In a commercial insurance healthcare environment such as the US, it is the job of insurers (sometimes with the help of pharma’s value communication efforts) to communicate to the doctor which drug presents better value for money vs the alternatives. It’s sometimes called the ‘pull through’. In France, there is no such prescriber guidance on cost-effectiveness. The hypothetical product that would gain accelerated access in exchange for a discount would remain a well-kept secret, and doctors would continue to write the older and more expensive product. This is a missed opportunity to realize immediate savings. England’s National Health Service offers some level of pull-through, as local payers usually communicate to prescribers the agreements they have made with manufacturers. Germany’s sickness funds also have control mechanisms in place to ensure doctors favour the most cost-effective options. But in most markets, the benefit (higher uptake) that comes in exchange of the price discount required for fast-track reimbursement is often too weak to justify such a difficult decision.
Fast-track access routes are triggered by manufacturers. In their application, they must acknowledge the fact that their product does not offer an incremental therapeutic value, and that they are ready to offer payers a discount in exchange. The value message would then be ‘Product X does not offer more life-years or QALYs than the others, but it does it for cheaper’. This would, as you can imagine, cause a massive clash with corporate communications guidelines. Companies tend to be in denial when it comes to their product’s true incremental value, even if they launch the nth product in the same class. And they can have a dystopian view on benefits seen as marginal by payers, such as new formulations or route of administration. And corporate messages revolve around innovation and value creation, which does not align well with cheaper products. One notable exception was EQRx, a company who admitted they would develop more affordable ‘me-too’ products for cancer. But they now have been acquired and dismantled for parts.
A Triple-lose ecosystem
Fast-track reimbursement options in Europe remind us of the constant trade-off faced by manufacturers at the point of marketing authorization: They have to choose between launching now at a sub-optimal price vs launching later at the desired price, or a price that comes close to it. Recent product launches clearly show that pharma preference is for the latter. This is counterintuitive given that delaying the launch has negative consequences not only for patients but also for manufacturers:
- Less time with market exclusivity as the price negotiation will not push back the date of patent loss. In turn this means reduced peak sales potential, as peak sales generally happen at the point of loss of exclusivity.

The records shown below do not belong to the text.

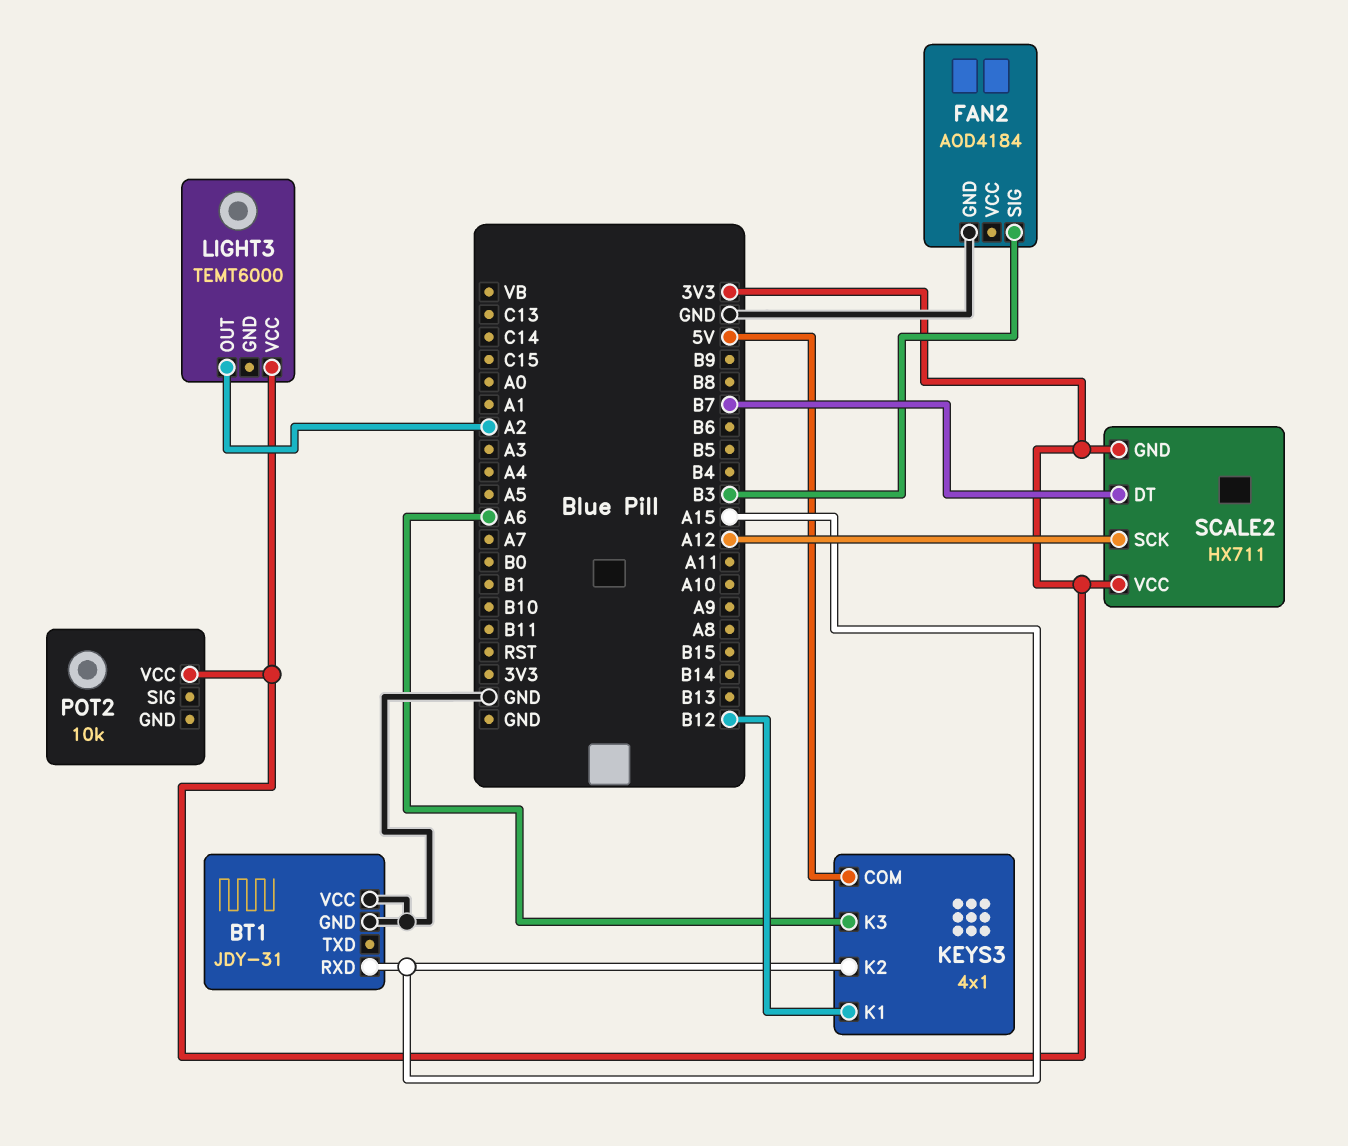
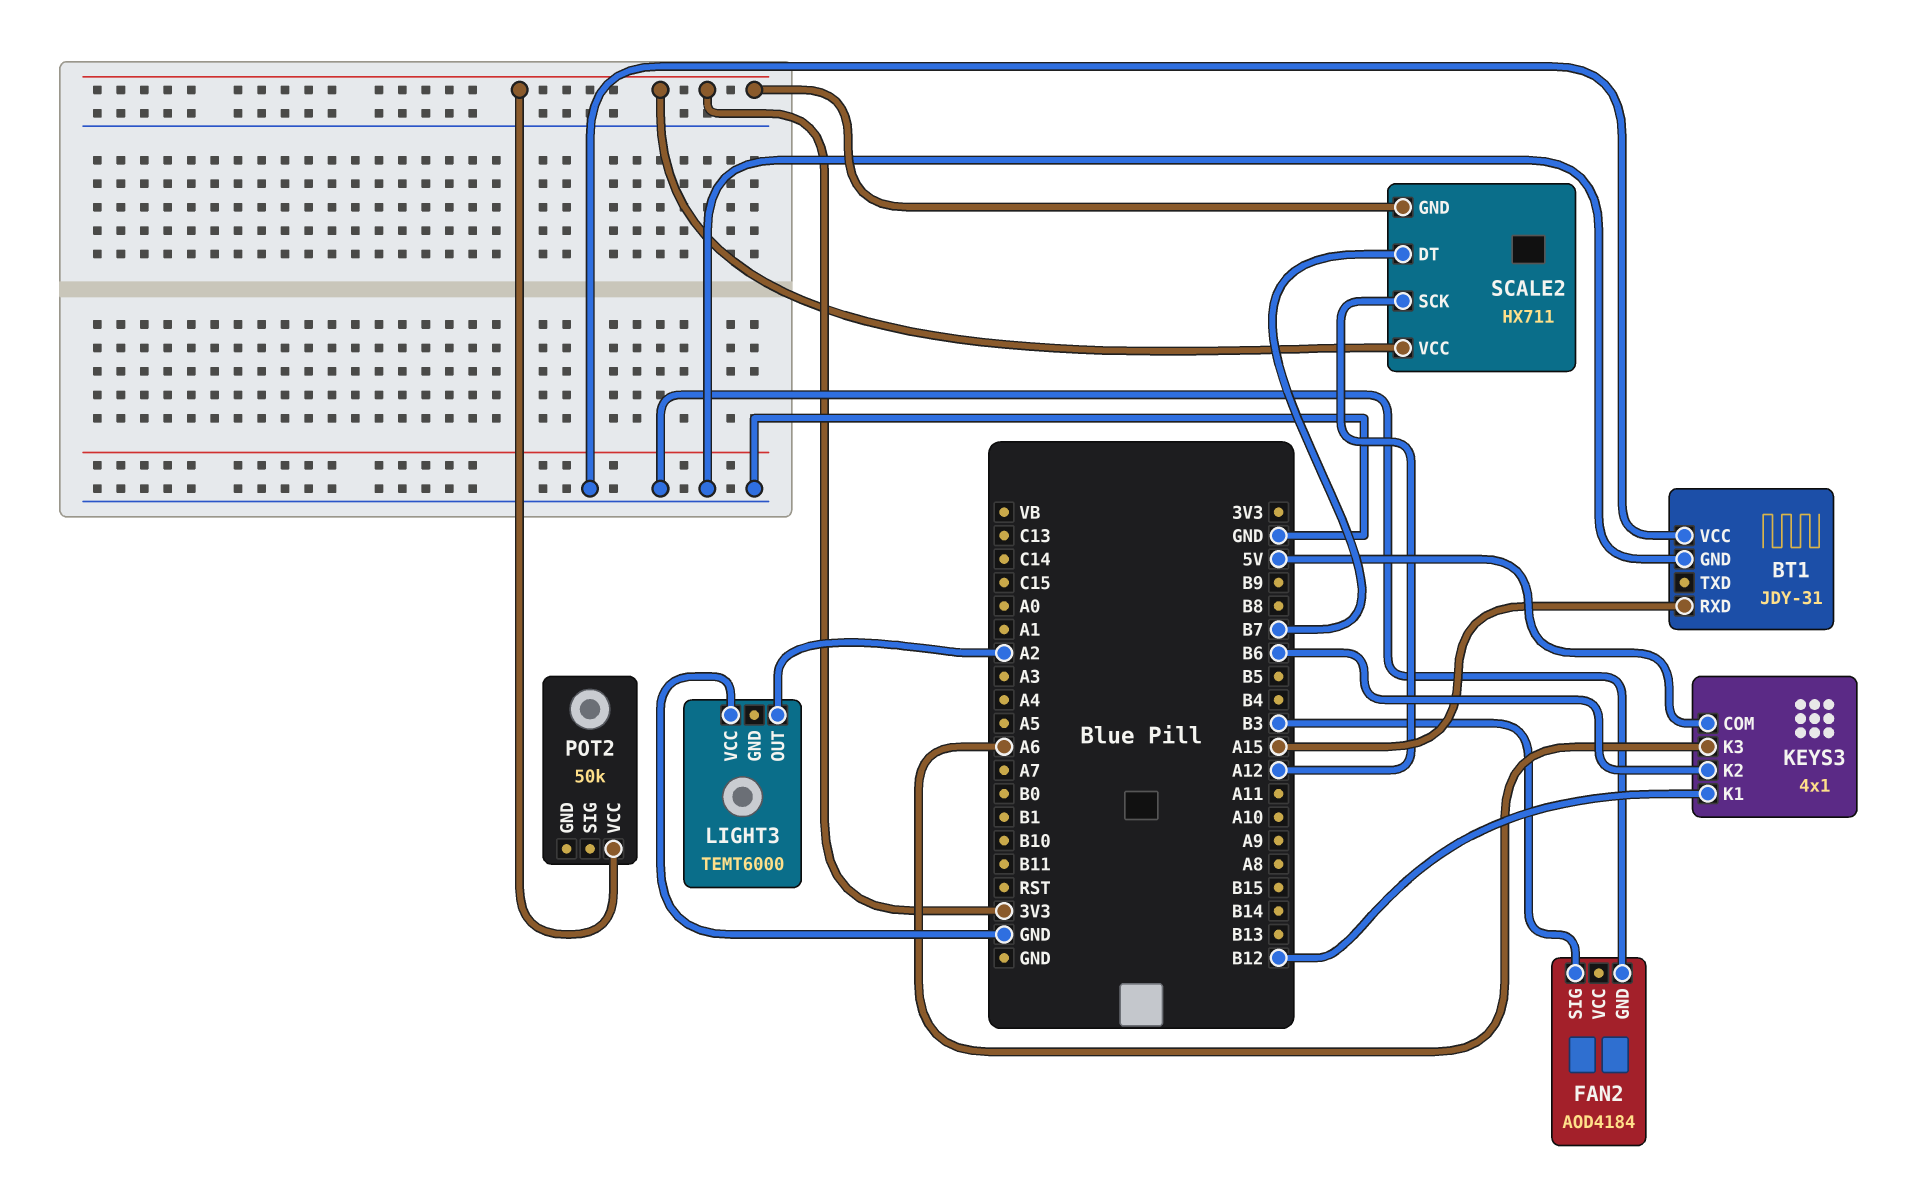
KEYS3 pin K2: A15 -> B6
LIGHT3 pin VCC: 3V3 -> GND
POT2: 10k -> 50k

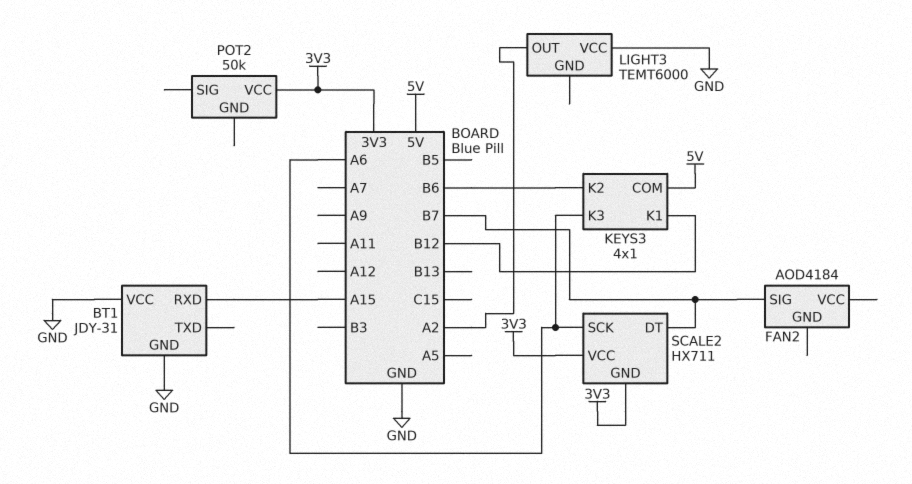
FAN2 pin GND: GND -> none
FAN2 pin SIG: B3 -> B7
SCALE2 pin SCK: A12 -> A6

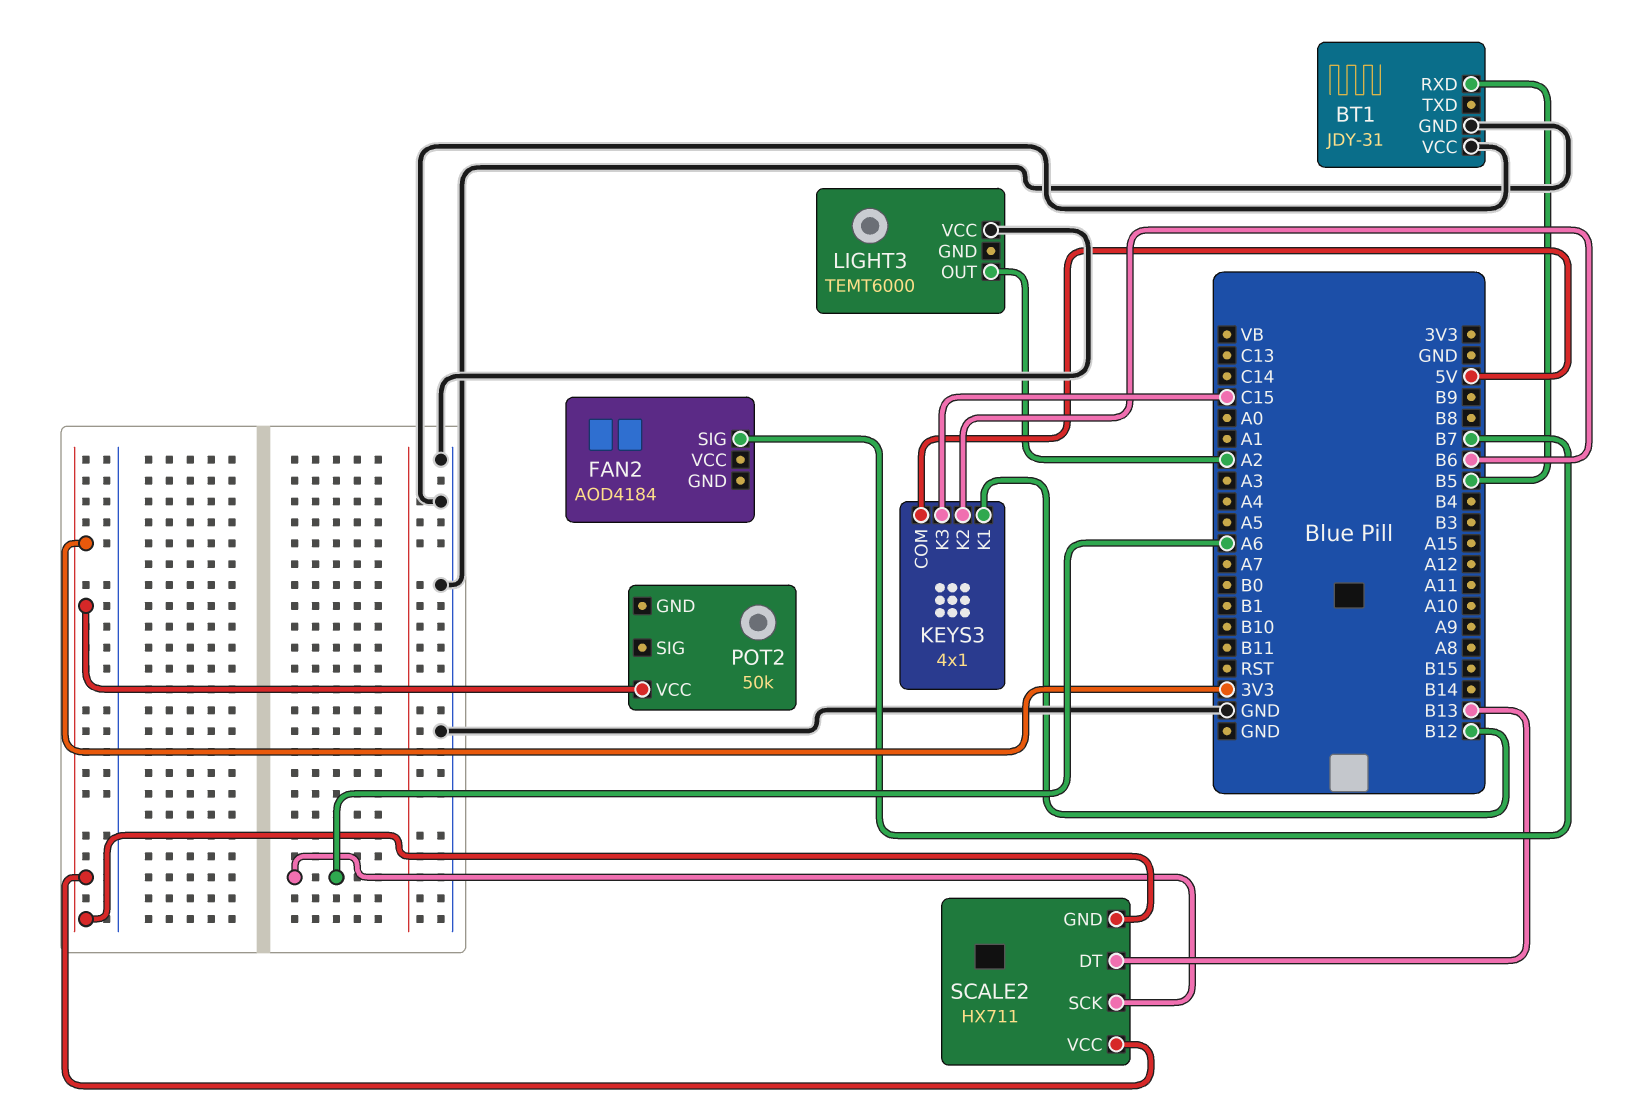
BT1 pin RXD: A15 -> B5
KEYS3 pin K3: A6 -> C15
SCALE2 pin DT: B7 -> B13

- The risk of seeing other competitors launch first.
- Lower price benchmarks, for instance in the case of genericization of comparators,
This situation exemplifies how Europe does not incentivize early launch or higher patient volumes in exchange for lower prices. We see this lack of incentivization in other areas as well, as described in our blog on how Europe is missing the boat on ATMPs. Manufacturers invariably conclude that these downsides need to be offset by the upside of a higher price. And unless something changes, there will be little incentive for manufacturers to change their behaviour.